Records to use:

——————————

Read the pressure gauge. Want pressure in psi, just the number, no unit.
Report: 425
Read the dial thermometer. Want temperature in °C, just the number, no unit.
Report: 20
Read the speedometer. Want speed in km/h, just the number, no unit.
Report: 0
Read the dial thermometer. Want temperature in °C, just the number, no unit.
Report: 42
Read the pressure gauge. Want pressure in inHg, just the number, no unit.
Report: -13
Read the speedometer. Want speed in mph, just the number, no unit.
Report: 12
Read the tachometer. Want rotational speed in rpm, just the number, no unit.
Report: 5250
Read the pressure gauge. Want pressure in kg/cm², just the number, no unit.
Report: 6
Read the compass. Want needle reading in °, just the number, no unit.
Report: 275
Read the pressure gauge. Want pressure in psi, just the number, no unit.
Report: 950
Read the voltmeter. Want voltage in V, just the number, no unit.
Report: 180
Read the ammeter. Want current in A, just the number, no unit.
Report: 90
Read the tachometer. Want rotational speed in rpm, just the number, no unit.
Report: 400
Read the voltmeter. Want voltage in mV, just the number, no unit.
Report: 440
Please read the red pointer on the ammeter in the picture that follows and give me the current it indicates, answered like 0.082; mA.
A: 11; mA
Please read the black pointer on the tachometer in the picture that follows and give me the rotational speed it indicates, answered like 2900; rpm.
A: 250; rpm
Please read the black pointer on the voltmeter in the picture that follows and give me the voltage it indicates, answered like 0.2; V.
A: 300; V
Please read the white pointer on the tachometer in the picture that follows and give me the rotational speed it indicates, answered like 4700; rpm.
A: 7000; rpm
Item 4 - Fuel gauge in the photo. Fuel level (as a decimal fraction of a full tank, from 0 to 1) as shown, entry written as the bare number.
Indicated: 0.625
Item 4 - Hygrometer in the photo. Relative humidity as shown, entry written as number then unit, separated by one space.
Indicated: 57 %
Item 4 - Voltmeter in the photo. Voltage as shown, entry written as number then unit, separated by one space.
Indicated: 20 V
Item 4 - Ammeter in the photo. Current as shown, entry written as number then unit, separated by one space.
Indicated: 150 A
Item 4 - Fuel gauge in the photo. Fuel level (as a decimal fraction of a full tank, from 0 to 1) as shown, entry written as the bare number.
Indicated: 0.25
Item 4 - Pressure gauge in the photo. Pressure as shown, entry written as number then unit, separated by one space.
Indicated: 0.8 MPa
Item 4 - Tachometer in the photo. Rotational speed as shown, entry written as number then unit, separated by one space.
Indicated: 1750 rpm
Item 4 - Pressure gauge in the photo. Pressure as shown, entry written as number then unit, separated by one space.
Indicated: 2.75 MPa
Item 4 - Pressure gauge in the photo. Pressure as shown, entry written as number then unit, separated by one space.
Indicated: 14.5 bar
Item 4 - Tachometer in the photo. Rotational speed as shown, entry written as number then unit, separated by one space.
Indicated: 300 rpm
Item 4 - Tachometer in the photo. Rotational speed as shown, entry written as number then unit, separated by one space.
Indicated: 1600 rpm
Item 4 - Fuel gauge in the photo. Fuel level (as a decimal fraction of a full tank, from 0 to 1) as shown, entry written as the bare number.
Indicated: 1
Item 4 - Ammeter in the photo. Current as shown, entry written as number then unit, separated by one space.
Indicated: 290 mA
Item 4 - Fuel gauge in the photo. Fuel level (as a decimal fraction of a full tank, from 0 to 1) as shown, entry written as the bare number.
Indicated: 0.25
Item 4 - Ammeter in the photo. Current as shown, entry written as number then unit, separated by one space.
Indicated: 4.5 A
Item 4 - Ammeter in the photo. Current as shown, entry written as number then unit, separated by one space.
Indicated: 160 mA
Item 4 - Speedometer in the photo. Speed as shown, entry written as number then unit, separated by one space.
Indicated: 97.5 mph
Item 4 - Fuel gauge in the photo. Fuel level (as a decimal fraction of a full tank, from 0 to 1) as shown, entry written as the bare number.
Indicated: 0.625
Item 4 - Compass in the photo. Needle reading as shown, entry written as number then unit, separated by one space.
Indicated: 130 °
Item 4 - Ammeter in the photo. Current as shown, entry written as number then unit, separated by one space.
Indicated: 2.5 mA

——————————

Your task:
Rewrite the data from its first line through the line that has "Indicated: 150 A", replacing "Want" with "Give" and leaving everything else as it is.

Answer section:
Read the pressure gauge. Give pressure in psi, just the number, no unit.
Report: 425
Read the dial thermometer. Give temperature in °C, just the number, no unit.
Report: 20
Read the speedometer. Give speed in km/h, just the number, no unit.
Report: 0
Read the dial thermometer. Give temperature in °C, just the number, no unit.
Report: 42
Read the pressure gauge. Give pressure in inHg, just the number, no unit.
Report: -13
Read the speedometer. Give speed in mph, just the number, no unit.
Report: 12
Read the tachometer. Give rotational speed in rpm, just the number, no unit.
Report: 5250
Read the pressure gauge. Give pressure in kg/cm², just the number, no unit.
Report: 6
Read the compass. Give needle reading in °, just the number, no unit.
Report: 275
Read the pressure gauge. Give pressure in psi, just the number, no unit.
Report: 950
Read the voltmeter. Give voltage in V, just the number, no unit.
Report: 180
Read the ammeter. Give current in A, just the number, no unit.
Report: 90
Read the tachometer. Give rotational speed in rpm, just the number, no unit.
Report: 400
Read the voltmeter. Give voltage in mV, just the number, no unit.
Report: 440
Please read the red pointer on the ammeter in the picture that follows and give me the current it indicates, answered like 0.082; mA.
A: 11; mA
Please read the black pointer on the tachometer in the picture that follows and give me the rotational speed it indicates, answered like 2900; rpm.
A: 250; rpm
Please read the black pointer on the voltmeter in the picture that follows and give me the voltage it indicates, answered like 0.2; V.
A: 300; V
Please read the white pointer on the tachometer in the picture that follows and give me the rotational speed it indicates, answered like 4700; rpm.
A: 7000; rpm
Item 4 - Fuel gauge in the photo. Fuel level (as a decimal fraction of a full tank, from 0 to 1) as shown, entry written as the bare number.
Indicated: 0.625
Item 4 - Hygrometer in the photo. Relative humidity as shown, entry written as number then unit, separated by one space.
Indicated: 57 %
Item 4 - Voltmeter in the photo. Voltage as shown, entry written as number then unit, separated by one space.
Indicated: 20 V
Item 4 - Ammeter in the photo. Current as shown, entry written as number then unit, separated by one space.
Indicated: 150 A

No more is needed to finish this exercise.